Thanks to your all-of-America approach, America has done more than any other country to expand the arsenal that we have to battle COVID-19. And thanks to early efforts by your administration, Americans have broader access to these treatments, including convalescent plasma, than patients anywhere else in the world.
In early April, early in our fight against COVID-19, the FDA, BARDA, the Mayo Clinic, and other partners sprang into action to set up an expanded access protocol for this promising treatment.
President Trump is the right-to-try President, and he's fought hard to ensure that Americans can have access to promising COVID-19 treatments.
Convalescent plasma has been a tried and true therapeutic method in prior outbreaks, but the President wanted to ensure that we developed the data to support its use, and this FDA authorization is one result of that effort.
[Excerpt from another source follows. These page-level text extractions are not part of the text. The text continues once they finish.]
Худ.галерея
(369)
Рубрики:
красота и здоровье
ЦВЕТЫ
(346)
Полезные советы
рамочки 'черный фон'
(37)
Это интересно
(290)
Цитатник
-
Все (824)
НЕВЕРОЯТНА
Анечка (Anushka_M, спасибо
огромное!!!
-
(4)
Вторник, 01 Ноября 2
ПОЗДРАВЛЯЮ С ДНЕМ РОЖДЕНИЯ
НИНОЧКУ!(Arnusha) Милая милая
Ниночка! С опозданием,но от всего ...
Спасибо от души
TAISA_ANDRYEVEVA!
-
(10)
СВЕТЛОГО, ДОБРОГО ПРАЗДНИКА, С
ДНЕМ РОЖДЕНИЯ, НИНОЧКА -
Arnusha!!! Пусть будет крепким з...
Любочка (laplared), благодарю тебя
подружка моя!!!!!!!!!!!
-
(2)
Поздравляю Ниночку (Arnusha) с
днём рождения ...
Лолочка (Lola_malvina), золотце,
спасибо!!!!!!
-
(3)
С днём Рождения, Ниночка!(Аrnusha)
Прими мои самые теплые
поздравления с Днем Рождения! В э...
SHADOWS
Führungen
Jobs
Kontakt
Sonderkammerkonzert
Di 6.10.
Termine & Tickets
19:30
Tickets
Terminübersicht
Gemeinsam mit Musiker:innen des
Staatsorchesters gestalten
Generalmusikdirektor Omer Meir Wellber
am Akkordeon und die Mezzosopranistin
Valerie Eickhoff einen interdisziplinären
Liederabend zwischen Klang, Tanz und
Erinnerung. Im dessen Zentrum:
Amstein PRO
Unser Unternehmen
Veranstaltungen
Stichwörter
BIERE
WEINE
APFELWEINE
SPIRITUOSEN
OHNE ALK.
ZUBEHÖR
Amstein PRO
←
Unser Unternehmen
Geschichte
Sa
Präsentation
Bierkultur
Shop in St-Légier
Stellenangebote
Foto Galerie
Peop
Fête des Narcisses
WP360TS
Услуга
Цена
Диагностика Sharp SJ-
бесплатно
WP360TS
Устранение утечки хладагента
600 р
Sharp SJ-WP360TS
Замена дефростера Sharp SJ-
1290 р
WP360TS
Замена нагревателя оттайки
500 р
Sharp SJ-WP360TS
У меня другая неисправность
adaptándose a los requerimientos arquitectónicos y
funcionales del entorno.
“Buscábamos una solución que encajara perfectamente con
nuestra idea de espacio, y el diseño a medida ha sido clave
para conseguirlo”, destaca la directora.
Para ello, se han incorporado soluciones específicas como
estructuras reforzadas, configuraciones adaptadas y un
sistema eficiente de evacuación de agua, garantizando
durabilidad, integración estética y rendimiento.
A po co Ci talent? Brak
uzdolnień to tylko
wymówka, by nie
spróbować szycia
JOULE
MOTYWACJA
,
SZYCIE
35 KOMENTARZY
The data we gathered suggests that patients who were treated early in their disease course, within three days of being diagnosed, with plasma containing high levels of antibodies, benefited the most from the treatment.
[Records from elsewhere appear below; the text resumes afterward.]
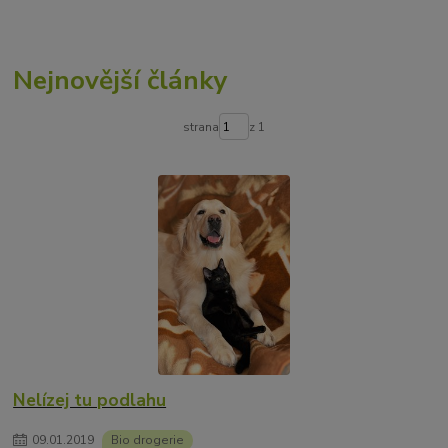
Nejnovější články
strana
z 1
Nelízej tu podlahu
09
.
01
.
2019
Bio drogerie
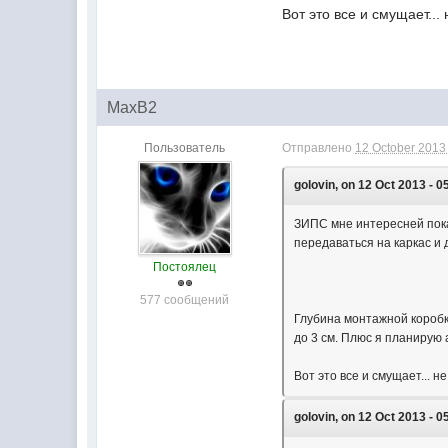
Вот это все и смущает...
MaxB2
Пользователь
Отправлено
12 October 2013 
golovin, on 12 Oct 2013 - 0
ЗИПС мне интересней показ
передаваться на каркас и 
Постоялец
577 сообщений
Глубина монтажной коробк
до 3 см. Плюс я планирую
Вот это все и смущает... н
golovin, on 12 Oct 2013 - 0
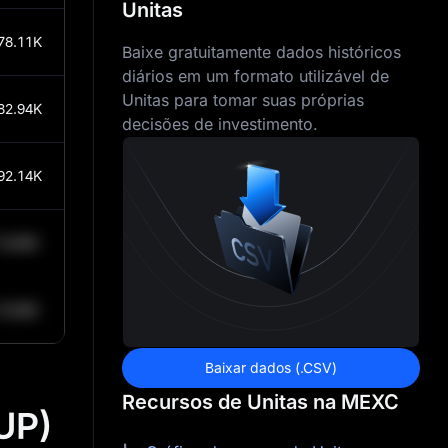
Unitas
78.11K
Baixe gratuitamente dados históricos
diários em um formato utilizável de
Unitas para tomar suas próprias
82.94K
decisões de investimento.
92.14K
0.84K
0.84K
Baixar dados (.CSV)
Recursos de Unitas na MEXC
UP)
We saw about a 35 percent better survival in the patients who benefited most from the treatment, which were patients under 80 who were not on artificial respiration.
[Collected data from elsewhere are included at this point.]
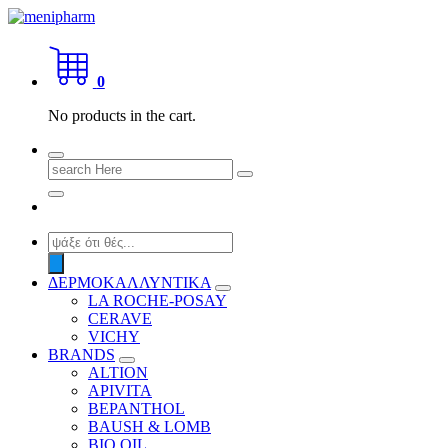
Skip
to
shop 2 easily
content
0
No products in the cart.
Search
for:
Products
search
ΔΕΡΜΟΚΑΛΛΥΝΤΙΚΑ
LA ROCHE-POSAY
CERAVE
VICHY
BRANDS
ALTION
APIVITA
BEPANTHOL
BAUSH & LOMB
BIO OIL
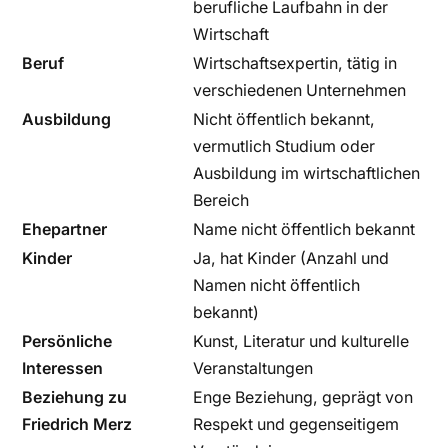
berufliche Laufbahn in der
Wirtschaft
Beruf
Wirtschaftsexpertin, tätig in
verschiedenen Unternehmen
Ausbildung
Nicht öffentlich bekannt,
vermutlich Studium oder
Ausbildung im wirtschaftlichen
Bereich
Ehepartner
Name nicht öffentlich bekannt
Kinder
Ja, hat Kinder (Anzahl und
Namen nicht öffentlich
bekannt)
Persönliche
Kunst, Literatur und kulturelle
Interessen
Veranstaltungen
Beziehung zu
Enge Beziehung, geprägt von
Friedrich Merz
Respekt und gegenseitigem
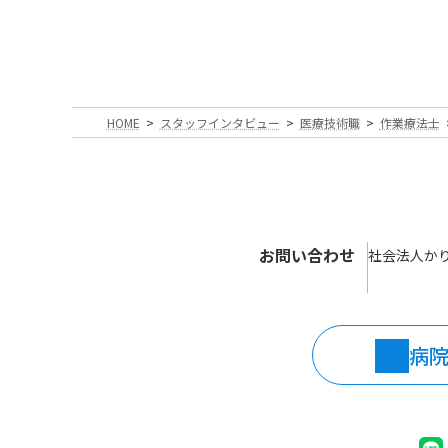
HOME
スタッフインタビュー
医療技術職
作業療法士
お問い合わせ
社会法人か
病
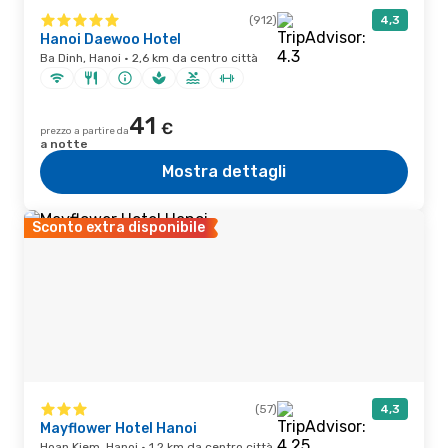
(912)
4,3
Hanoi Daewoo Hotel
Ba Dinh, Hanoi · 2,6 km da centro città
41
€
prezzo a partire da
a notte
Mostra dettagli
Sconto extra disponibile
(57)
4,3
Mayflower Hotel Hanoi
Hoan Kiem, Hanoi · 1,2 km da centro città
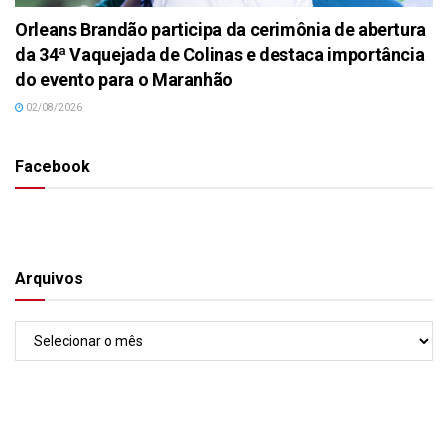
Orleans Brandão participa da cerimônia de abertura
da 34ª Vaquejada de Colinas e destaca importância
do evento para o Maranhão
02/08/2026
Facebook
Arquivos
Arquivos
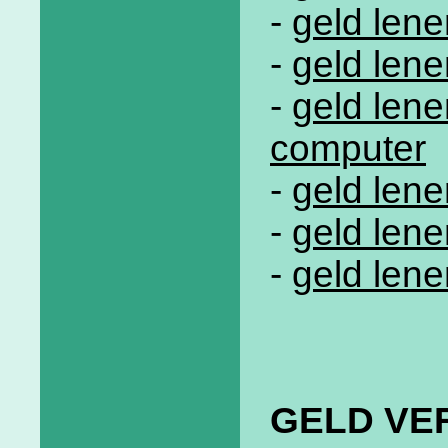
-
geld lene
-
geld len
-
geld lene
computer
-
geld len
-
geld len
-
geld lene
GELD VE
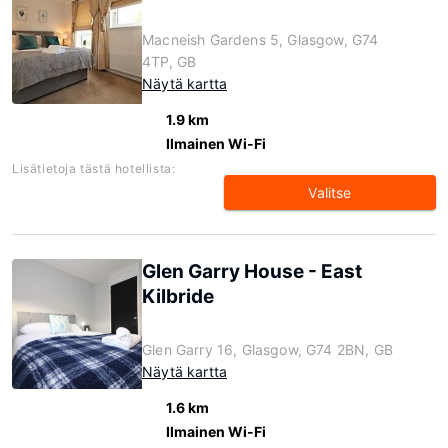
Macneish Gardens 5, Glasgow, G74
4TP, GB
Näytä kartta
1.9 km
Ilmainen Wi-Fi
Lisätietoja tästä hotellista:
Valitse
Glen Garry House - East
Kilbride
Glen Garry 16, Glasgow, G74 2BN, GB
Näytä kartta
1.6 km
Ilmainen Wi-Fi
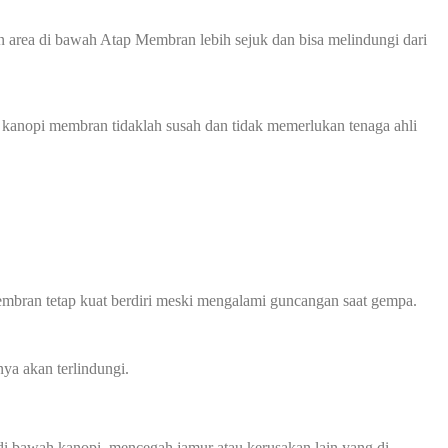
 area di bawah Atap Membran lebih sejuk dan bisa melindungi dari
 kanopi membran tidaklah susah dan tidak memerlukan tenaga ahli
mbran tetap kuat berdiri meski mengalami guncangan saat gempa.
ya akan terlindungi.
 bawah kanopi, mencegah jamur atau kerusakan lain yang di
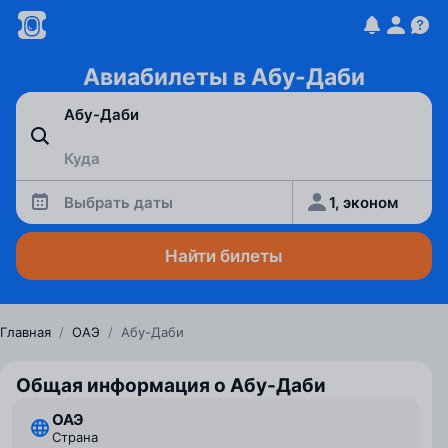
Авиабилеты в Абу-Даби
Выбрать даты
1, эконом
Найти билеты
Главная
/
ОАЭ
/
Абу-Даби
Общая информация о Абу-Даби
ОАЭ
Страна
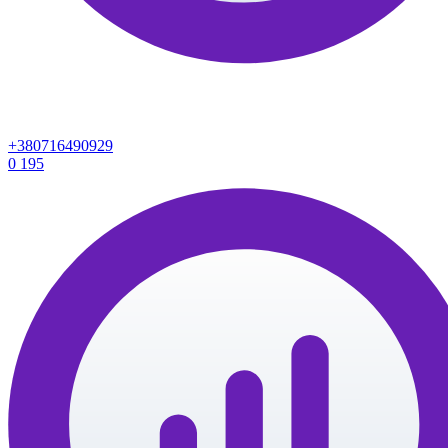
+380716490929
0
195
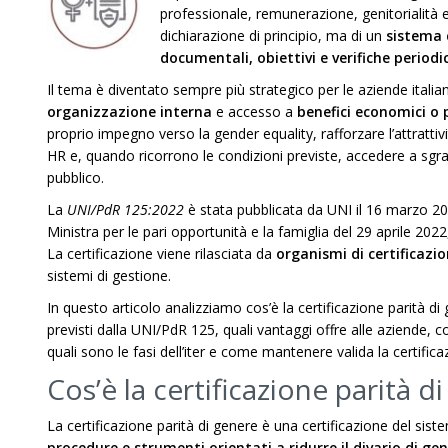
professionale, remunerazione, genitorialità e
dichiarazione di principio, ma di un
sistema 
documentali, obiettivi e verifiche periodi
Il tema è diventato sempre più strategico per le aziende itali
organizzazione interna
e accesso a
benefici economici o 
proprio impegno verso la gender equality, rafforzare l’attrattivit
HR e, quando ricorrono le condizioni previste, accedere a sgrav
pubblico.
La
UNI/PdR 125:2022
è stata pubblicata da UNI il 16 marzo 2022
Ministra per le pari opportunità e la famiglia del 29 aprile 2022
La certificazione viene rilasciata da
organismi di certificazi
sistemi di gestione.
In questo articolo analizziamo cos’è la certificazione parità di g
previsti dalla UNI/PdR 125, quali vantaggi offre alle aziende, 
quali sono le fasi dell’iter e come mantenere valida la certific
Cos’è la certificazione parità 
La certificazione parità di genere è una certificazione del sist
procedure e strumenti orientati a ridurre il divario di g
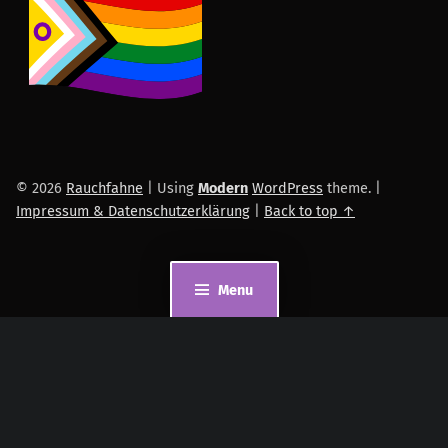
© 2026
Rauchfahne
|
Using
Modern
WordPress
theme.
|
Impressum & Datenschutzerklärung
|
Back to top ↑
Menu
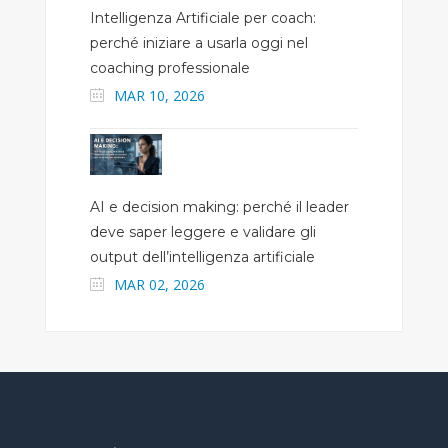
Intelligenza Artificiale per coach:
perché iniziare a usarla oggi nel
coaching professionale
MAR 10, 2026
AI e decision making: perché il leader
deve saper leggere e validare gli
output dell’intelligenza artificiale
MAR 02, 2026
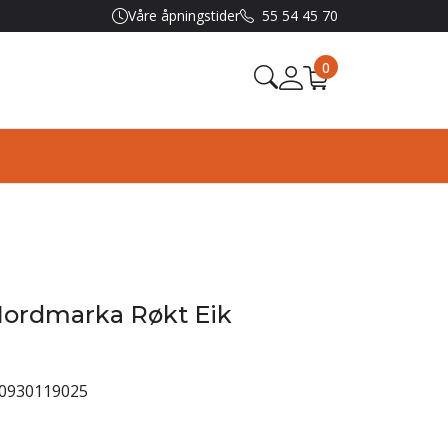
Våre åpningstider
55 54 45 70
0
rdmarka Røkt Eik
0930119025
I just want to emphasize this point, because I don't want you to gloss over this number. We dream in drug development of something like a 35 percent mortality reduction. This is a major advance in the treatment of patients. This is a major advance.
Convalescent plasma is one new tool that we've added to our arsenal against COVID-19, alongside remdesivir, steroids, and a number of other promising options currently being studied.
Because of the President's Operation Warp Speed, we expect to have other new results and new options reaching patients as soon as this fall. Operation Warp Speed is supporting experimental therapeutics all the way through to manufacturing so that, if they meet FDA's gold standard for safety and efficacy, they can begin reaching patients without a day wasted.
Americans who have tested positive for and recovered from COVID-19 can go to coronavirus.gov to find out a quick, convenient way to play a potentially lifesaving role in our fight. Know: If you donate plasma, you could save a life.
We've also provided guidance so healthcare providers can contact patients who have recovered from COVID-19 and give them information on how they can donate.
So thank you again, Mr. President, for supporting this remarkable progress against COVID-19, and I want to thank Dr. Hahn, Dr. Marks, and the entire team at the FDA for the speed with which they've approached this and the diligence to ensure this meets the standards at FDA.